<<<<

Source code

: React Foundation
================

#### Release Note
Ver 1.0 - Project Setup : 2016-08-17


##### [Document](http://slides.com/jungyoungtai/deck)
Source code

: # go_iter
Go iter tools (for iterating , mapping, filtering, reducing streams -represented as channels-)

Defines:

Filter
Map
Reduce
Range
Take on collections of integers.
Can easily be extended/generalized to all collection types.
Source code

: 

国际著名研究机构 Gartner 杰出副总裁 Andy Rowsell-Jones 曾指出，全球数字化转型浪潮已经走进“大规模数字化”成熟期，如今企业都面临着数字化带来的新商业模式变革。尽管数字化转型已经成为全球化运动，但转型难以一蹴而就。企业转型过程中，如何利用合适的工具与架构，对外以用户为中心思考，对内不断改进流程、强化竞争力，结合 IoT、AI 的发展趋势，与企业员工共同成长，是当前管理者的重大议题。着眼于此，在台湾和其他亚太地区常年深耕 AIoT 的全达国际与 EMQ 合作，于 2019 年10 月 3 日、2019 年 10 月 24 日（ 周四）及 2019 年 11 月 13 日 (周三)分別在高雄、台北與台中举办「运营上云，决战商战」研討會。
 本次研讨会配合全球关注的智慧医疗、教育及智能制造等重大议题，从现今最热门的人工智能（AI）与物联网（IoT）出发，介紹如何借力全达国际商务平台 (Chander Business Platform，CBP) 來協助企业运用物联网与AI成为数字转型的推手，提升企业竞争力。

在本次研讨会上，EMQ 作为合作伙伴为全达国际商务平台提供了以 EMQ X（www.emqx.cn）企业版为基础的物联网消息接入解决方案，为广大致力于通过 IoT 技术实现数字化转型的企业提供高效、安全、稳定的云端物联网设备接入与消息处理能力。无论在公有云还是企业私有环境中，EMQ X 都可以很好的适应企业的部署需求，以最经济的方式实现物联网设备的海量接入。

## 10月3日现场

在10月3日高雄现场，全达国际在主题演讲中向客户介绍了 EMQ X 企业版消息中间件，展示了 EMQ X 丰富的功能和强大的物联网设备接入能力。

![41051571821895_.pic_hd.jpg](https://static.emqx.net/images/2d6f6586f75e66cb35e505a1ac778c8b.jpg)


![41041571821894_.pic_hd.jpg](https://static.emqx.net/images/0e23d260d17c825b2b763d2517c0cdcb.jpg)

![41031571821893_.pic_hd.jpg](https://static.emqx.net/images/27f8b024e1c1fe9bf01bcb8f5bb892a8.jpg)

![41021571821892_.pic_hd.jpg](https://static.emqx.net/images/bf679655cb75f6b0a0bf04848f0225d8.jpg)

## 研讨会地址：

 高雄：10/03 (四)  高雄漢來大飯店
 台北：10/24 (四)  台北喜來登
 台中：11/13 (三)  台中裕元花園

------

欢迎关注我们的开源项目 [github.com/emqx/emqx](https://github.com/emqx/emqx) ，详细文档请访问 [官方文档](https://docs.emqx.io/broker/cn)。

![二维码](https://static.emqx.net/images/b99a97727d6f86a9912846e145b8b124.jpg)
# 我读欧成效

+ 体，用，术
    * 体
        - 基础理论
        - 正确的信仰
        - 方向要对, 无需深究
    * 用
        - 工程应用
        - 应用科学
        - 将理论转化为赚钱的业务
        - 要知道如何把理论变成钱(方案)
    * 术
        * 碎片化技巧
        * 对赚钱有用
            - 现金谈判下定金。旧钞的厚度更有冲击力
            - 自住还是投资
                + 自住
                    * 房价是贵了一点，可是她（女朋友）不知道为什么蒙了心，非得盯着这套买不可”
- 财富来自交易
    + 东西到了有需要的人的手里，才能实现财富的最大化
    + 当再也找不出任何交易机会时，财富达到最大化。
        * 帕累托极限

>>>>

*The problem*. Return each line of the listing above that contains the string "https", where case counts.

*Answer for the task*.
![41051571821895_.pic_hd.jpg](https://static.emqx.net/images/2d6f6586f75e66cb35e505a1ac778c8b.jpg)
![41041571821894_.pic_hd.jpg](https://static.emqx.net/images/0e23d260d17c825b2b763d2517c0cdcb.jpg)
![41031571821893_.pic_hd.jpg](https://static.emqx.net/images/27f8b024e1c1fe9bf01bcb8f5bb892a8.jpg)
![41021571821892_.pic_hd.jpg](https://static.emqx.net/images/bf679655cb75f6b0a0bf04848f0225d8.jpg)
欢迎关注我们的开源项目 [github.com/emqx/emqx](https://github.com/emqx/emqx) ，详细文档请访问 [官方文档](https://docs.emqx.io/broker/cn)。
![二维码](https://static.emqx.net/images/b99a97727d6f86a9912846e145b8b124.jpg)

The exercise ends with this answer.